== Tarea asignada A ==
Transcribe literalmente el tramo del texto sobre el museo de Orellana que empieza en las palabras que contienen "El Museo Arqueológico de" y termina después de "comerciante: los omaguas.".
== Tarea asignada B ==
Resume en dos oraciones el texto sobre el museo de Orellana.

+++ Fragmento del documento

El museo que guarda los rostros de luna

Moderno edificio del Macco, inaugurado en 2015 en la ciudad de El Coca.
Moderno edificio del Macco, inaugurado en 2015 en la ciudad de El Coca. Darío Herrera / Macco. Fotografías Cortesía Macco.

El Museo Arqueológico de Orellana exhibe la mejor colección de piezas de los omaguas, que floreció en la Amazonía hasta la llegada de los españoles.

A orillas del río Napo, en la ciudad de El Coca, hay un gran tesoro: el pasado precolombino de los pueblos amazónicos. Está en un bello edificio construido especialmente para albergarlo. El Museo Arqueológico y Centro Cultural de Orellana (Macco) se inauguró en 2015 y es uno de los más importantes del país, pues contiene piezas únicas que dan cuenta de la selva habitada desde tiempos prehispánicos por un pueblo navegante, guerrero y comerciante: los omaguas.

La presencia humana en la selva amazónica tiene más de doce mil años. Las singulares gentes de las tierras bajas domesticaron plantas y animales, tenían su propia cerámica e incluso exportaron sus diseños: se puede encontrar, por ejemplo, la iconografía del jaguar amazónico en la cerámica andina.

++++++
+++ Contenido del conjunto

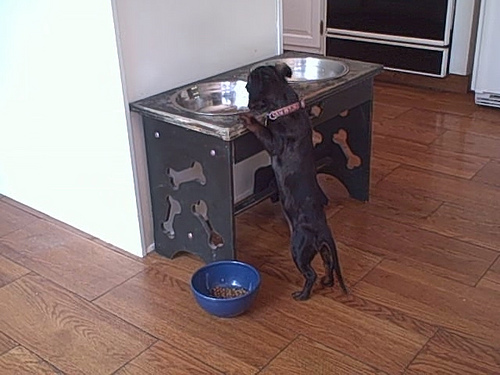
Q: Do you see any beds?
A: No, there are no beds.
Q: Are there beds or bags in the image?
A: No, there are no beds or bags.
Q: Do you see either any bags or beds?
A: No, there are no beds or bags.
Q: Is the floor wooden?
A: Yes, the floor is wooden.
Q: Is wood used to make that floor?
A: Yes, the floor is made of wood.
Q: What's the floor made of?
A: The floor is made of wood.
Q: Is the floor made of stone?
A: No, the floor is made of wood.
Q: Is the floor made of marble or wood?
A: The floor is made of wood.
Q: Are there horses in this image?
A: No, there are no horses.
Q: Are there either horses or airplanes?
A: No, there are no horses or airplanes.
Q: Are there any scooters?
A: No, there are no scooters.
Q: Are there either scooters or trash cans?
A: No, there are no scooters or trash cans.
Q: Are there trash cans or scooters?
A: No, there are no scooters or trash cans.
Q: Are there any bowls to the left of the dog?
A: Yes, there is a bowl to the left of the dog.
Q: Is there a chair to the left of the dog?
A: No, there is a bowl to the left of the dog.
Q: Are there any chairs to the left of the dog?
A: No, there is a bowl to the left of the dog.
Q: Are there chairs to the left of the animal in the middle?
A: No, there is a bowl to the left of the dog.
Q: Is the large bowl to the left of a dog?
A: Yes, the bowl is to the left of a dog.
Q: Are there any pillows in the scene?
A: No, there are no pillows.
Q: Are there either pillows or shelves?
A: No, there are no pillows or shelves.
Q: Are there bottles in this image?
A: No, there are no bottles.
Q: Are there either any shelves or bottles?
A: No, there are no bottles or shelves.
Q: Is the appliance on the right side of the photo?
A: Yes, the appliance is on the right of the image.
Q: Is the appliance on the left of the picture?
A: No, the appliance is on the right of the image.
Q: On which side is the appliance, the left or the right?
A: The appliance is on the right of the image.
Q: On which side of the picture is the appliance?
A: The appliance is on the right of the image.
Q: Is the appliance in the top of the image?
A: Yes, the appliance is in the top of the image.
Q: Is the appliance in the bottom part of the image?
A: No, the appliance is in the top of the image.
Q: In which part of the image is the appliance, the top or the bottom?
A: The appliance is in the top of the image.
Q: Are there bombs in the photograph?
A: No, there are no bombs.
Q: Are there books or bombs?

++++++

== Resultado obtenido A ==
El Museo Arqueológico de Orellana exhibe la mejor colección de piezas de los omaguas, que floreció en la Amazonía hasta la llegada de los españoles.

A orillas del río Napo, en la ciudad de El Coca, hay un gran tesoro: el pasado precolombino de los pueblos amazónicos. Está en un bello edificio construido especialmente para albergarlo. El Museo Arqueológico y Centro Cultural de Orellana (Macco) se inauguró en 2015 y es uno de los más importantes del país, pues contiene piezas únicas que dan cuenta de la selva habitada desde tiempos prehispánicos por un pueblo navegante, guerrero y comerciante: los omaguas.

== Resultado obtenido B ==
El Museo Arqueológico y Centro Cultural de Orellana (Macco), inaugurado en 2015 a orillas del río Napo en la ciudad de El Coca, es uno de los más importantes del país y exhibe la mejor colección de piezas de los omaguas, un pueblo navegante, guerrero y comerciante. La presencia humana en la selva amazónica tiene más de doce mil años, y sus pueblos domesticaron plantas y animales, tuvieron cerámica propia y exportaron sus diseños, como la iconografía del jaguar amazónico presente en la cerámica andina.